The dispute was referred to arbitration, and in January 2004, arbitrator Mark Gruskin sided with the Littells. Court documents show that he awarded them the amount of their lost deposit, plus interest. But Littell says they were never able to collect: "We had virtually no one to go after. The guy's, you know, a real piece of work."
Nassi disputes this account, saying the lawsuit was settled confidentially and that the Littells were paid. "Everything's done," he insists.
But Dorothy Littell was so angry that she launched a website, www.bewarecn.com, highlighting a handful of other complaints about Nassi and negative newspaper articles.
Nassi, in turn, created a counter-site, http://bewarecn.blogspot.com, featuring a blog titled "Don't Beware of CN." It reads: "She put a deposit down on a residence and couldn't close on it when the time came. She consequently lost her deposit to our banks that would not return deposits...Nevertheless this person has gone out of her way to slander us with plenty of meaningless, frivolous and immature comments."
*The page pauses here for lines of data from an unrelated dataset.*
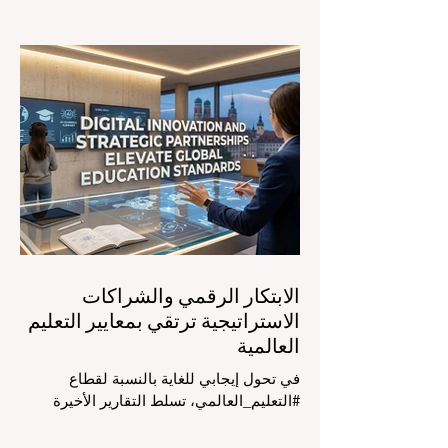
السوق، مع التركيز الشديد على دمج
التكنولوجيا الحديثة والنمو الشامل. يشهد
مشهد #التعليم_العالمي تحولاً جذرياً وتاريخياً.
في الرابع من أغسطس 2026، توافد خبراء
دوليون وصناع قرار ومبتكرون في مجال
#تكنولوجيا_التعليم إلى مركز المؤتمرات في
دافوس لمناقشة التحديات والفرص الأكثر
إلحاحاً في قطاع التعلم. أثبت هذا الحدث
البارز، الذي عُقد في لحظة حاسمة، أن إعطاء
الأولوية لرفع #جودة_التعليم هو المحفز
الأساسي وال
الابتكار الرقمي والشراكات
الاستراتيجية ترتقي بمعايير التعليم
العالمية
في تحول إيجابي للغاية بالنسبة لقطاع
#التعليم_العالمي، تسلط التقارير الأخيرة
الصادرة في الرابع والعشرين من يوليو ٢٠٢٦
الضوء على قفزة نوعية في كيفية إدارة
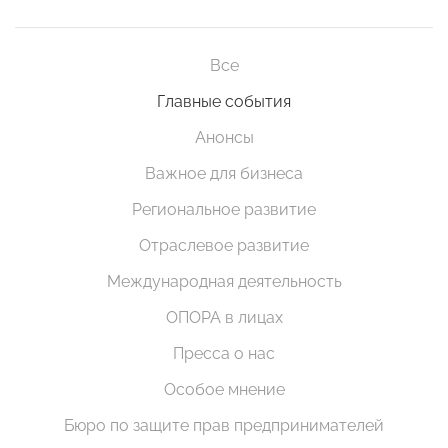
Все
Главные события
Анонсы
Важное для бизнеса
Региональное развитие
Отраслевое развитие
Международная деятельность
ОПОРА в лицах
Пресса о нас
Особое мнение
Бюро по защите прав предпринимателей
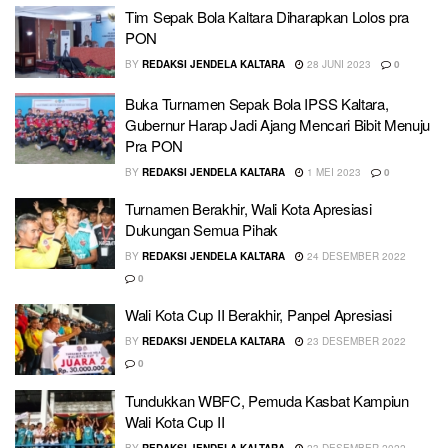
Tim Sepak Bola Kaltara Diharapkan Lolos pra
PON
BY
REDAKSI JENDELA KALTARA
28 JUNI 2023
0
Buka Turnamen Sepak Bola IPSS Kaltara,
Gubernur Harap Jadi Ajang Mencari Bibit Menuju
Pra PON
BY
REDAKSI JENDELA KALTARA
1 MEI 2023
0
Turnamen Berakhir, Wali Kota Apresiasi
Dukungan Semua Pihak
BY
REDAKSI JENDELA KALTARA
24 DESEMBER 2022
0
Wali Kota Cup II Berakhir, Panpel Apresiasi
BY
REDAKSI JENDELA KALTARA
23 DESEMBER 2022
0
Tundukkan WBFC, Pemuda Kasbat Kampiun
Wali Kota Cup II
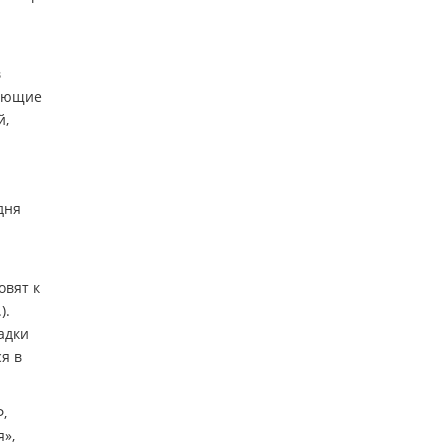
в
тающие
й,
одня
овят к
).
адки
я в
,
»,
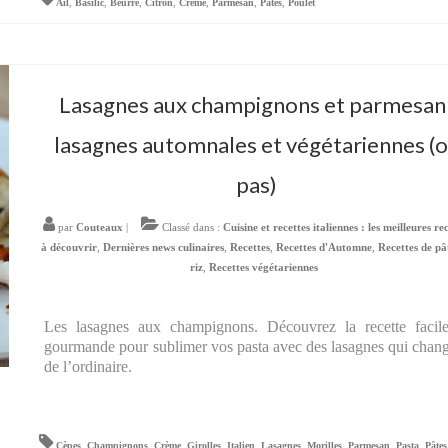
Ail
,
Basilic
,
Beurre
,
Citron
,
Crème
,
Parmesan
,
Pâtes
,
Poulet
Lasagnes aux champignons et parmesan 
lasagnes automnales et végétariennes (
pas)
par
Couteaux
|
Classé dans :
Cuisine et recettes italiennes : les meilleures re
à découvrir
,
Dernières news culinaires
,
Recettes
,
Recettes d'Automne
,
Recettes de pâ
riz
,
Recettes végétariennes
Les lasagnes aux champignons. Découvrez la recette facil
gourmande pour sublimer vos pasta avec des lasagnes qui chan
de l’ordinaire.
Cèpes
,
Champignons
,
Crème
,
Girolles
,
Italien
,
Lasagnes
,
Morilles
,
Parmesan
,
Pasta
,
Pâtes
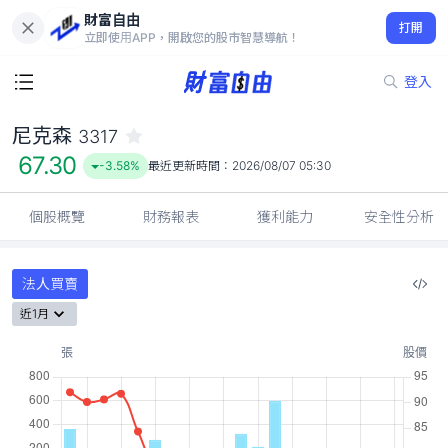
財富自由
尼克森 3317
打開
67.30
-3.58%
立即使用APP，開啟您的股市智慧導航！
登入
尼克森
3317
67.30
-3.58%
最近更新時間：
2026/08/07 05:30
個股概覽
財務報表
獲利能力
安全性分析
法人買賣
近1月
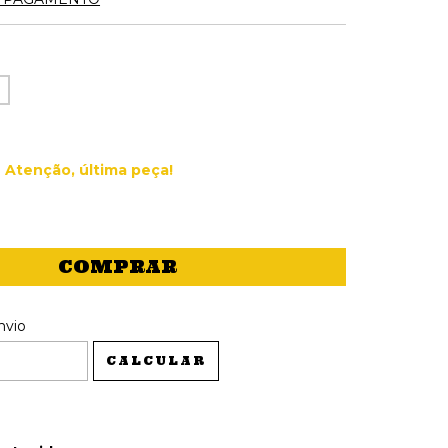
Atenção, última peça!
 CEP:
ALTERAR CEP
nvio
CALCULAR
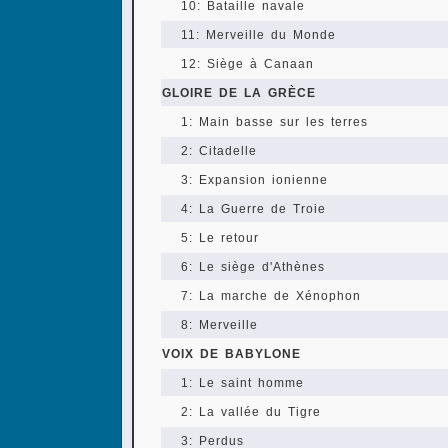
10: Bataille navale
11: Merveille du Monde
12: Siège à Canaan
GLOIRE DE LA GRÈCE
1: Main basse sur les terres
2: Citadelle
3: Expansion ionienne
4: La Guerre de Troie
5: Le retour
6: Le siège d'Athènes
7: La marche de Xénophon
8: Merveille
VOIX DE BABYLONE
1: Le saint homme
2: La vallée du Tigre
3: Perdus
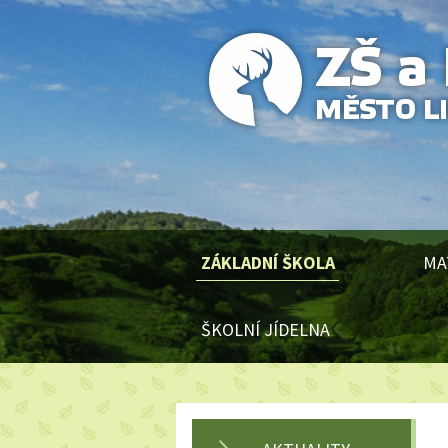
ZÁKLADNÍ ŠKOLA
MA
ŠKOLNÍ JÍDELNA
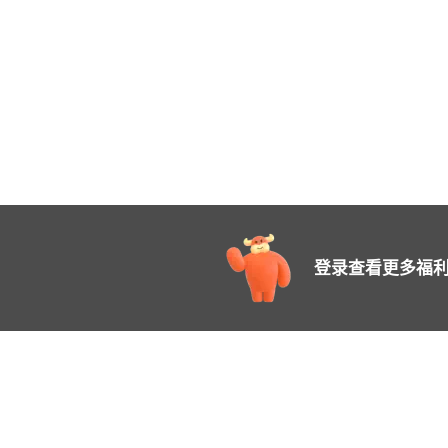
登录查看更多福利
Meanwhile, other condo buyers were discovering that Nassi's deposit deals had a habit of falling through.
Lachelle Shambe put down a deposit on a Prado condo in 1999. When the home still wasn't ready two years later, she sued Nassi and the Prado Condominium Corporation. In September 2004, an arbitrator awarded her more than $33,000. Shambe couldn't be reached for comment.
Coy and Lovie Cunningham, who alleged the same problem with their Prado deposit, were awarded $35,000 through arbitration. But they also had trouble collecting. In court documents, Roy Penny Jr., the attorney for the Cunninghams and Shambe, wrote that the Prado refused to return the Cunninghams' money. It's unclear if Shambe or the Cunninghams were ever paid. The Cunninghams didn't return calls seeking comment, and Penny declined to comment because of a confidentiality agreement in the case. (Nassi says that both suits were settled confidentially.)
In 2001, Robert and Jill Lucas put down a $73,000 deposit for three units in the Beauvallon, which they planned to combine into one large home. But again, construction wasn't finished by the closing deadline. "There were delays and delays and delays...and the contract expired," says Thomas Helgeson, the attorney for the Lucases.